Tomb And More cl-vote

Thu Aug 27, 2020

So apparently, there's no bcrypt implementation for Common Lisp. There's an ffi wrapper which isn't in quicklisp, but that's all I could find. Which is mildly annoying, because as mentioned last time, I need to store tokens basically the same way I would store passwords. There doesn't seem to be anything similar at a cursory glance, although it's always possible I missed something.

Oh well.

According to the Wikipedia article pseudocode, it looks like the essence of the algorithm is

use the password as a key
to encrypt the plaintext "OrpheanBeholderScryDoubt" using blowfish in ECB mode
repeatedly some number of times (determined by the cost argument)

And the end result is a sufficiently one-way function that lets you store some string to compare with input later without actually keeping that string on file.

So.

`tomb`

I preface this by saying that I am not a crypto nerd. Probably don't use this in production anywhere, and definitely don't use it anywhere security is an actual concern. I'm not aware of a way to back out the initial plaintext, but you should take Schneier's advice about what to think of that.
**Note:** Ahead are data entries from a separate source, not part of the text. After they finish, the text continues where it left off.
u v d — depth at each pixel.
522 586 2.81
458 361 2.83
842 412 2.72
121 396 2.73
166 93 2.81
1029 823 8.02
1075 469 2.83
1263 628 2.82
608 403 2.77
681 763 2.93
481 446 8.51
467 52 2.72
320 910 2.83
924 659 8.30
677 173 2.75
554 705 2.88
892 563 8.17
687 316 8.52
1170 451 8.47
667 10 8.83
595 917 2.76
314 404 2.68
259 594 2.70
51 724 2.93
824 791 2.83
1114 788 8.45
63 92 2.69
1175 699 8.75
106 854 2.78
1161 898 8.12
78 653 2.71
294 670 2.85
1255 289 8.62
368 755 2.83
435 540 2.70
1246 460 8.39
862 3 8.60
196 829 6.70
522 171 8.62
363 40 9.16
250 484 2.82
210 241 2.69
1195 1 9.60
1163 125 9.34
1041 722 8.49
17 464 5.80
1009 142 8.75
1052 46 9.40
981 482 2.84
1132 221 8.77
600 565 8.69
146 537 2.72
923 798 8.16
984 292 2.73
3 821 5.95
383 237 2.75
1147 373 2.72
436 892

That being said, I've got this toy project with a bcrypt-shaped hole in its :depends-on list, and I may as well try something.

;;;; src/tomb.lisp
(in-package #:tomb)

(defparameter *gen* (session-token:make-generator :token-length 16))

(defun entomb (string &key (salt (funcall *gen*)) (cost 10) (cipher-name :blowfish))
  (let* ((arr (ironclad:ascii-string-to-byte-array (concatenate 'string string salt)))
	 (initial-hash (hash-for-tomb arr cipher-name))
	 (cipher (ironclad:make-cipher cipher-name :key initial-hash  :mode :ecb))
	 (output (make-sequence '(SIMPLE-ARRAY (UNSIGNED-BYTE 8) (*)) (length initial-hash))))
    (ironclad:encrypt cipher initial-hash output)
    (loop repeat (expt 2 cost)
       do (ironclad:encrypt-in-place
	   (ironclad:make-cipher cipher-name :key output :mode :ecb)
	   output))
    (format nil "$0w$~a$~a$~a$~a"
	    cipher-name
	    cost
	    salt
	    (ironclad:byte-array-to-hex-string output))))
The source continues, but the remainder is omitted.